In Impala at the end of the CREATE TABLE-statement you can set the replication-factor as I understand:
CREATE [EXTERNAL] TABLE [IF NOT EXISTS] [db_name.]table_name
...
[CACHED IN 'pool_name' [WITH REPLICATION = integer] | UNCACHED]
Anyhow, I'm a bit puzzled what pool_name
refers to. Is this the path in the HDFS where the data is stored?
Not exactly, it actually refers to an HDFS pool defined using hdfs cacheadmin -addPool...
command, see hdfs command guide. A pool, in turn, does contain a bunch of cache directives that reference hdfs paths to be cached. From apache doc:
A cache pool is an administrative entity used to manage groups of cache directives.

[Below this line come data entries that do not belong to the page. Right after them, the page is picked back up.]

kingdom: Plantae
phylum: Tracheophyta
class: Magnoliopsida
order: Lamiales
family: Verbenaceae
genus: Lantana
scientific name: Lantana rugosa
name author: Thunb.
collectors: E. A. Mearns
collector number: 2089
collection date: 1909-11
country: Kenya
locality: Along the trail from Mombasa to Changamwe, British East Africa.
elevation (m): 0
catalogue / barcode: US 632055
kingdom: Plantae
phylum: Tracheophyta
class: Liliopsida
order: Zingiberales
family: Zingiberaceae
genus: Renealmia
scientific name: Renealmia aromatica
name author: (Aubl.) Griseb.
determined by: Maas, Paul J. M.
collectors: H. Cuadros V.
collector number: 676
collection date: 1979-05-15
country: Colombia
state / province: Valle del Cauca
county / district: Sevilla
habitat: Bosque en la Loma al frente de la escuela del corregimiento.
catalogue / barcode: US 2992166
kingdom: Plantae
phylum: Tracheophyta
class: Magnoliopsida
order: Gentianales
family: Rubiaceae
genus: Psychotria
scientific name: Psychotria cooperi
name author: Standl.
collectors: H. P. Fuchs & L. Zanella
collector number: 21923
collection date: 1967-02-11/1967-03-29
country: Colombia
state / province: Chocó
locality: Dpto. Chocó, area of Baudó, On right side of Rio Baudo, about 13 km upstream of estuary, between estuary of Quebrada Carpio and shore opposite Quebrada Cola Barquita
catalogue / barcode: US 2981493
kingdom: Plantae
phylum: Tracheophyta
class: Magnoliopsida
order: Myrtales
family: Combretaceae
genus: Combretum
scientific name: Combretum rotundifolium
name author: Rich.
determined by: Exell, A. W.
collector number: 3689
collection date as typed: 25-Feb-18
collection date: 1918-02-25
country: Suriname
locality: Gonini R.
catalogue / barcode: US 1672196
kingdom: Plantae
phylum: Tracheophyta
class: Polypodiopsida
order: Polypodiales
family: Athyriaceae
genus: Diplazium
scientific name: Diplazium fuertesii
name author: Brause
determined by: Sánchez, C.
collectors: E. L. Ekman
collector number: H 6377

Cache pools have UNIX-like permissions, which restrict which users and groups have access to the pool. Write permissions allow users to add and remove cache directives to the pool. Read permissions allow users to list the cache directives in a pool, as well as additional metadata. Execute permissions are unused.
Cache pools are also used for resource management. Pools can enforce a maximum limit, which restricts the number of bytes that can be cached in aggregate by directives in the pool. Normally, the sum of the pool limits will approximately equal the amount of aggregate memory reserved for HDFS caching on the cluster. Cache pools also track a number of statistics to help cluster users determine what is and should be cached.
Pools also can enforce a maximum time-to-live. This restricts the maximum expiration time of directives being added to the pool.
The details of how to use this HDFS feature in Impala can be found in the Impala Guide.